Praxis-Check des Sigma 30mm F2.8 EX DN beim Wocheneinkauf

Was macht man, wenn man ein neues Objektiv wie das Sigma 30mm F2.8 EX DN bekommt, es unbedingt ausprobieren möchte, aber stattdessen wochenends Familien-Termine anstehen?

Man fährt am Samstag vormittag erstmal Einkaufen (wie jede Woche), setzt den einjährigen Sohn in die Kraxe auf den Rücken (der genießt es!) und hängt sich die PEN mit Sigma um den Hals. So ist dieser Praxis-Check entstanden...

Das Sigma 30mm F2.8 EX DN ist seit rund einem halben Jahr auf dem Markt und im mFT-Sektor (wie auch für Sony NEX-Kameras) ein attraktives Angebot:
Für einen Internet-Marktpreis von derzeit rund 160 € bekommt man ein kompaktes, 135 g leichtes Fast-Normalobjektiv, welches ordentlich verarbeitet ist (solider Kunststoffkorpus, Metallbajonett) und mit F 2.8 eine gute Lichtstärke besitzt. Bei dieser leichten Telebrennweite sollte man mit Offenblende schon richtig gut freistellen können...
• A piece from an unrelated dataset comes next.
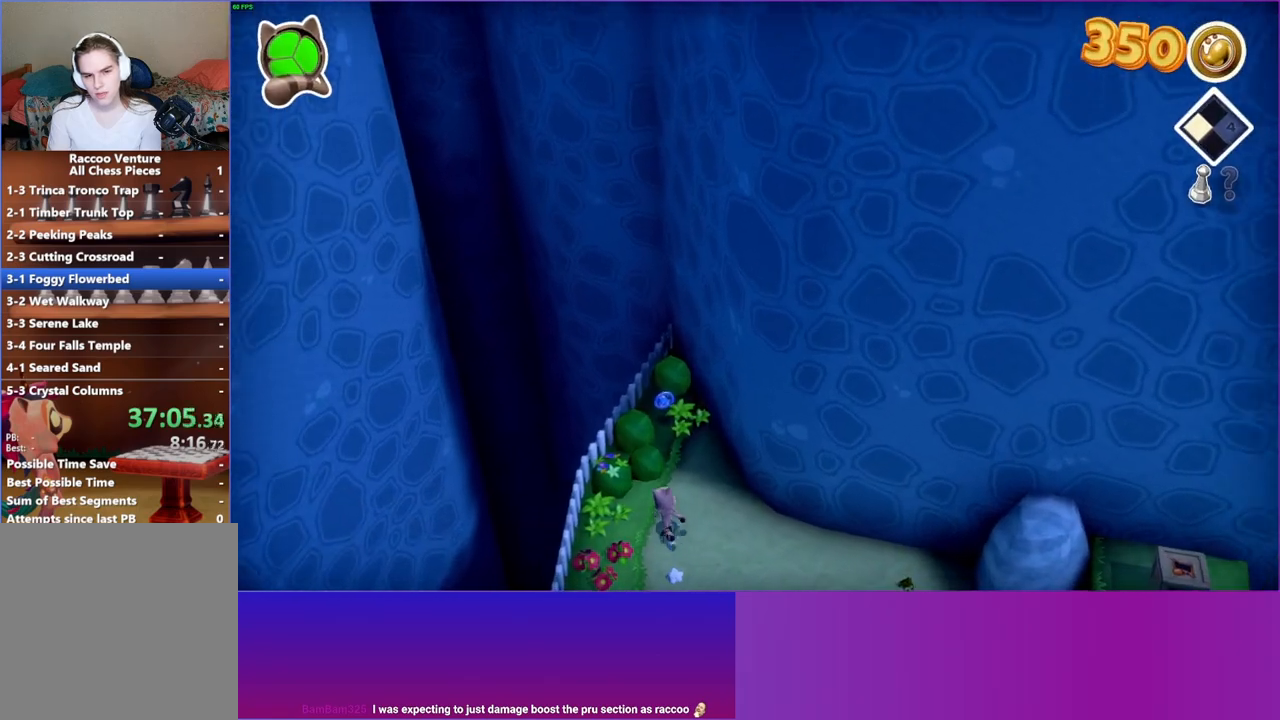
{"buttons": [], "left_stick": "up", "right_stick": "center", "events": [[183, "Y", "down"], [333, "Y", "up"]]}
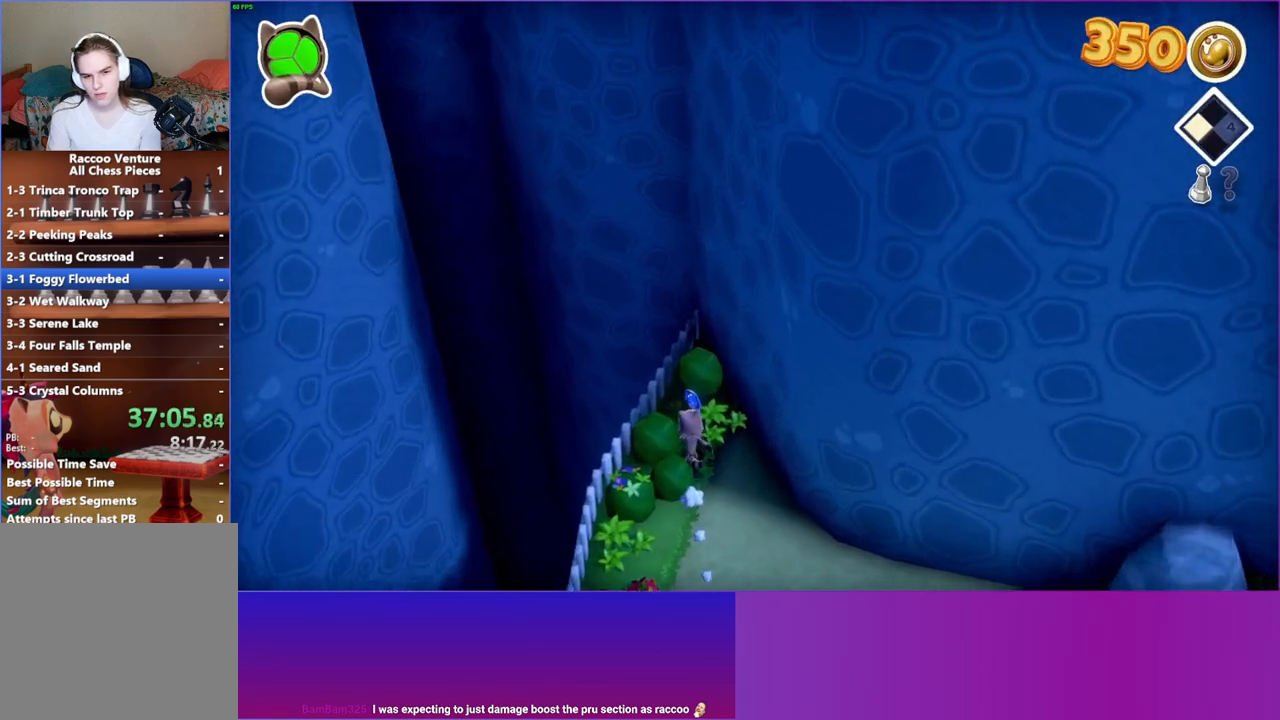
{"buttons": [], "left_stick": "down", "right_stick": "center", "events": [[67, "left_stick", "right"], [150, "left_stick", "down"], [317, "Y", "down"], [450, "Y", "up"]]}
Aber was taugt das Objektiv im Praxiseinsatz wirklich?

Das wollte ich am Samstag wissen und nahm die Kombi Olympus E-PM1 + Sigma 2.8/30mm mit in einen Getränkemarkt, einen Drogeriemarkt und zwei Discounter. Alle Photos lade ich in Originalauflösung hoch - sie sind entweder OOC oder nur geringfügig bearbeitet (keine Retuschen o.ä.!).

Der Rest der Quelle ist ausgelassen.